INSTRUCTIONS TO FOLLOW:
In the response, each entry below should appear again exactly as given.

(SOURCE DATA)

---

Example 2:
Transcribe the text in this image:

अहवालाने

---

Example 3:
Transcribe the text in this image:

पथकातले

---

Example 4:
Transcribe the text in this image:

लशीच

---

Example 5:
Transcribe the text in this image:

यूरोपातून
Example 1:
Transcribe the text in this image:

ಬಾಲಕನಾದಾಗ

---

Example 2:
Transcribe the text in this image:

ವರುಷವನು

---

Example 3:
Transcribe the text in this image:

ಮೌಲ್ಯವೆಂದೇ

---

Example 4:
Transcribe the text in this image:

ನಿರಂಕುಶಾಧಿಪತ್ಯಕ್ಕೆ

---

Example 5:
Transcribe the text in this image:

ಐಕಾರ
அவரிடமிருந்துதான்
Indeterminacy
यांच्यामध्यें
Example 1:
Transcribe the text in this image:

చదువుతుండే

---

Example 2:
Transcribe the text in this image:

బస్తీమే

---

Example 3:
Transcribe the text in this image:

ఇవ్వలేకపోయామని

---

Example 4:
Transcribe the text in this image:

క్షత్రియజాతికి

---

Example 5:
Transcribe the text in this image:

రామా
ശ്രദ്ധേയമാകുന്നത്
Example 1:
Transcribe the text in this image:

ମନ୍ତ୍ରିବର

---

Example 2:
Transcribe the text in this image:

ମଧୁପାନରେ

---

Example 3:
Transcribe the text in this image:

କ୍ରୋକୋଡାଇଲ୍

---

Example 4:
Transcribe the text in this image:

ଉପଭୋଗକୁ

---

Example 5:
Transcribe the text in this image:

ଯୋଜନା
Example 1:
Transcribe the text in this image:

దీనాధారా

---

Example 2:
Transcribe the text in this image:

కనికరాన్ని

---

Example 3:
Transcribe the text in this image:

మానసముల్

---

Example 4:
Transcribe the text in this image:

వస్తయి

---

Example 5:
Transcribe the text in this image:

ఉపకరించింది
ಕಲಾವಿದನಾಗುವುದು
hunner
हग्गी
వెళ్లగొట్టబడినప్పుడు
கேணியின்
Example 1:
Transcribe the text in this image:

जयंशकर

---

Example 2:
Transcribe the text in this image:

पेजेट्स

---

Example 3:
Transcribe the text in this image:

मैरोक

(End SOURCE DATA)

SOLVED EXERCISE:
---

Example 2:
Transcribe the text in this image:

अहवालाने

---

Example 3:
Transcribe the text in this image:

पथकातले

---

Example 4:
Transcribe the text in this image:

लशीच

---

Example 5:
Transcribe the text in this image:

यूरोपातून
Example 1:
Transcribe the text in this image:

ಬಾಲಕನಾದಾಗ

---

Example 2:
Transcribe the text in this image:

ವರುಷವನು

---

Example 3:
Transcribe the text in this image:

ಮೌಲ್ಯವೆಂದೇ

---

Example 4:
Transcribe the text in this image:

ನಿರಂಕುಶಾಧಿಪತ್ಯಕ್ಕೆ

---

Example 5:
Transcribe the text in this image:

ಐಕಾರ
அவரிடமிருந்துதான்
Indeterminacy
यांच्यामध्यें
Example 1:
Transcribe the text in this image:

చదువుతుండే

---

Example 2:
Transcribe the text in this image:

బస్తీమే

---

Example 3:
Transcribe the text in this image:

ఇవ్వలేకపోయామని

---

Example 4:
Transcribe the text in this image:

క్షత్రియజాతికి

---

Example 5:
Transcribe the text in this image:

రామా
ശ്രദ്ധേയമാകുന്നത്
Example 1:
Transcribe the text in this image:

ମନ୍ତ୍ରିବର

---

Example 2:
Transcribe the text in this image:

ମଧୁପାନରେ

---

Example 3:
Transcribe the text in this image:

କ୍ରୋକୋଡାଇଲ୍

---

Example 4:
Transcribe the text in this image:

ଉପଭୋଗକୁ

---

Example 5:
Transcribe the text in this image:

ଯୋଜନା
Example 1:
Transcribe the text in this image:

దీనాధారా

---

Example 2:
Transcribe the text in this image:

కనికరాన్ని

---

Example 3:
Transcribe the text in this image:

మానసముల్

---

Example 4:
Transcribe the text in this image:

వస్తయి

---

Example 5:
Transcribe the text in this image:

ఉపకరించింది
ಕಲಾವಿದನಾಗುವುದು
hunner
हग्गी
వెళ్లగొట్టబడినప్పుడు
கேணியின்
Example 1:
Transcribe the text in this image:

जयंशकर

---

Example 2:
Transcribe the text in this image:

पेजेट्स

---

Example 3:
Transcribe the text in this image:

मैरोक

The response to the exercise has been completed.